A joint venture is a special combination of two or more persons who combine their property, money, effects, skill, and knowledge to seek a profit jointly in a single business enterprise without any actual partnership or corporate designation. Lesser v. Smith, 115 Conn. 86, 89, 160 A. 302 (1932); Dolan v. Dolan, 107 Conn. 342, 349, 140 A. 745 (1928). The relationship between contracting parties cannot amount to a joint venture unless the parties so intend. Stone v. First Wyoming Bank, 625 F.2d 332, 340-41 (10th Cir. 1980); First Mechanics Bank v. Commissioner of Internal Revenue, 91 F.2d 275, 278 (3d Cir. 1937); Yonofsky v. Wernick, 362 F. Sup. 1005, 1031 (S.D.N.Y. 1973); Las Vegas Machine Engineering Works, Inc. v. Roemisch, 67 Nev. 1, 9-11, 213 P.2d 319 (1950). AED and Johnston never agreed to become joint venturers with the plaintiff.
As a matter of law, parties to joint ventures undertake fiduciary duties to each other concerning matters within the scope of the joint venture. During negotiations which the parties hope will lead to a joint venture, a fiduciary duty may arise as a matter of fact although the law Would not infer it merely from the relationship of the parties. Sime v. Malouf, 95 Cal.App.2d 82, 98, 212 P.2d 946 (1950); see Lucas v. Abbott, 198 Colo. 477, 601 P.2d 1376 (1979). The fact that AED subcontracted work to the plaintiff and allowed the plaintiff to service AED accounts during the negotiations, however, did not compel the trial court to conclude that a relationship of trust and confidence existed between the plaintiff and AED or Johnston or that the plaintiff allowed AED and Johnston to become acquainted with its employees only on the basis that a joint venture, partnership, or other entity would emerge. Thus we cannot find error in the trial court's refusal to find that a fiduciary duty prohibited AED and Johnston from inducing the plaintiff's employees to switch to AED.

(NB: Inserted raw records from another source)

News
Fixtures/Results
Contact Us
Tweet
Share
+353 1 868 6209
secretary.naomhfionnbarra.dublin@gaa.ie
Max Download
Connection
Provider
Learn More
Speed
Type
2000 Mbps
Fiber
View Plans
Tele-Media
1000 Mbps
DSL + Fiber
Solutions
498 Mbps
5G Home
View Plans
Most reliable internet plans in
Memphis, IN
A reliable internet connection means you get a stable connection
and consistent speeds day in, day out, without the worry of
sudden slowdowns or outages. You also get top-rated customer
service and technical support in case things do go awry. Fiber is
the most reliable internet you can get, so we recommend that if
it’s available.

The plaintiff points to three pages in the transcript of Merritt's testimony as evidence that he directly solicited Theodore Lund and Kenneth Stroebl to leave the plaintiff and work for AED. Nothing on those pages suggests that Merritt solicited Stroebl. Merritt testified that he directly contacted Lund. The plaintiff, however, concedes that this solicitation occurred after Merritt had left its employ. Once Merritt left the plaintiff's employment, no fiduciary duty restrained him from using ordinary methods to encourage his former coworkers or subordinates to follow him to its competitor. American Republic Ins. Co. v. Union Fidelity Life Ins. Co., 470 F.2d 820, 824 (9th Cir. 1972); Republic Systems Programming, Inc. v. Computer Assistance, Inc., supra; Standard Brands, Inc. v. United States Partition Packaging Corporation, 199 F. Sup. 161, 174 (E.D. Wis. 1961); see Knudsen Corporation v. Ever-Fresh Foods, Inc., 336 F. Sup. 241, 245 (C.D. Cal. 1971).
The plaintiffs makes no claim that any of the defendants increased the effectiveness of the solicitations by using the plaintiff's personnel records. See Bancroft-Whitney Co. v. Glen, 64 Cal.2d 327, 351, 411 P.2d 921 (1986).
The policy of allowing workers to secure the best terms for their services precludes a perpetual ban on attempts by their former coworkers and supervisors to solicit them to join a competitor. Thus we find inapplicable to the present controversy those cases that found a fiduciary duty not to use trade secrets even after the termination of employment.